Filter the entries below, keeping only lines with "take".

......

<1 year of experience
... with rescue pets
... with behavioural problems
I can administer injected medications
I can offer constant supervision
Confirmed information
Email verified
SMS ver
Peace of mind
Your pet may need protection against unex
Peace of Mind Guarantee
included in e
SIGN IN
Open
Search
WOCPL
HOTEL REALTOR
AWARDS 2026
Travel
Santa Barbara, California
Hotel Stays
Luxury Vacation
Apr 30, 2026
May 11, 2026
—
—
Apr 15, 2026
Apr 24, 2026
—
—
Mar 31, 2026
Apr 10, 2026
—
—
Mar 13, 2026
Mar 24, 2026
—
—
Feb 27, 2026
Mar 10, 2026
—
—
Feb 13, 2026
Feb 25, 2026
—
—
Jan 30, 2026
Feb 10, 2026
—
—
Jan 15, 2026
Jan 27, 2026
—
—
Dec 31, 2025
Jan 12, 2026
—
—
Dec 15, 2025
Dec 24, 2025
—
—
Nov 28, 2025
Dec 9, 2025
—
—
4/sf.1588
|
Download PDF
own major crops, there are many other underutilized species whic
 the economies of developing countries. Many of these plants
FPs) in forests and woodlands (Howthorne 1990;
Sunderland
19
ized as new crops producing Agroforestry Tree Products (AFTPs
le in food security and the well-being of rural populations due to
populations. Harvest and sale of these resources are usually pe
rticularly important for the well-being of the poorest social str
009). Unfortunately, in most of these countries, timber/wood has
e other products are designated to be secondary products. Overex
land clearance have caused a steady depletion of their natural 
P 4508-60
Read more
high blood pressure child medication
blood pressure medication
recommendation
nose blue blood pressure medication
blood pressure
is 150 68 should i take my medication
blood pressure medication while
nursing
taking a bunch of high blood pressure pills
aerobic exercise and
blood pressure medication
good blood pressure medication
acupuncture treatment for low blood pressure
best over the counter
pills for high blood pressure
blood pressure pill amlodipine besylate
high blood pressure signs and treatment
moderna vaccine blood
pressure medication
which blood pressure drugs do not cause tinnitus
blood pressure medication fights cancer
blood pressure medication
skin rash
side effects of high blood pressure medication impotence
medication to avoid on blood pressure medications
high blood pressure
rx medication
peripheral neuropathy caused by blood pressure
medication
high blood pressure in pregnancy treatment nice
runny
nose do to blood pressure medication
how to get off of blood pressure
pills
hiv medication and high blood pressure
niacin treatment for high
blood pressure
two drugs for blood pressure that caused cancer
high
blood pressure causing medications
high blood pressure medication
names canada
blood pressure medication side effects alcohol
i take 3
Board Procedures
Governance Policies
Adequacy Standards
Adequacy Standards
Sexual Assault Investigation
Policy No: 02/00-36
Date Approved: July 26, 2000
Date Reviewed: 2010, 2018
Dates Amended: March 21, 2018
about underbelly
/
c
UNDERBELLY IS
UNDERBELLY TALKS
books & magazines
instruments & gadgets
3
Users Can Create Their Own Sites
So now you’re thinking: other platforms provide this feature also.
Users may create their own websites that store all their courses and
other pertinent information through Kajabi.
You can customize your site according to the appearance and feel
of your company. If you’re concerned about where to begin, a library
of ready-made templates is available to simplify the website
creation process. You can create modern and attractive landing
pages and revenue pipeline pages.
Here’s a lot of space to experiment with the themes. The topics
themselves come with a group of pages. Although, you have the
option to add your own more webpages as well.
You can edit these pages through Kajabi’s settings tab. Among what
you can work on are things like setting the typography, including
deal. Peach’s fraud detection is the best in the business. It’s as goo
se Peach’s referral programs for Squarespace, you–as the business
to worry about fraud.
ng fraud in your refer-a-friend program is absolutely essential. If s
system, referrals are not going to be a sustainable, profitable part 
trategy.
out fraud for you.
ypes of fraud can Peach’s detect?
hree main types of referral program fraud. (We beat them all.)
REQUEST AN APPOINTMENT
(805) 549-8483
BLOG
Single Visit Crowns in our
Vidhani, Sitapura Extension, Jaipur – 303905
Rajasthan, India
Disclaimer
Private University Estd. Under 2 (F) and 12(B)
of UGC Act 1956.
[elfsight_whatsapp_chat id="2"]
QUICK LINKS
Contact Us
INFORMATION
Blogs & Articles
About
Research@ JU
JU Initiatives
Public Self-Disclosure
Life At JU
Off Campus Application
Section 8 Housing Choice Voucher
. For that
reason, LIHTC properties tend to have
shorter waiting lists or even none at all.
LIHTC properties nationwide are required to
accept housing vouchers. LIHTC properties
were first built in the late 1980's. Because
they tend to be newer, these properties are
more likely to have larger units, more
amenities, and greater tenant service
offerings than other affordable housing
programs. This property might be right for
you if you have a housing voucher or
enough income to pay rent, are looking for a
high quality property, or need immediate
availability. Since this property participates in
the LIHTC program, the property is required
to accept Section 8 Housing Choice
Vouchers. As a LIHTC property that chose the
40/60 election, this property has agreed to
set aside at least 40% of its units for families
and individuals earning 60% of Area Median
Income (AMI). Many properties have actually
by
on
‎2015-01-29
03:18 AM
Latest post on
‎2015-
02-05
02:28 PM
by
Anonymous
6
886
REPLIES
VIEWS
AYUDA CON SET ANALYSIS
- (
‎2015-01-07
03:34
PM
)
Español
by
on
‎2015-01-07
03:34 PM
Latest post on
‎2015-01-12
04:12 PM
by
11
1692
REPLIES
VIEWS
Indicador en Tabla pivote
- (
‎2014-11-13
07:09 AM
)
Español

......

EXERCISE RESULT:
is 150 68 should i take my medication
i take 3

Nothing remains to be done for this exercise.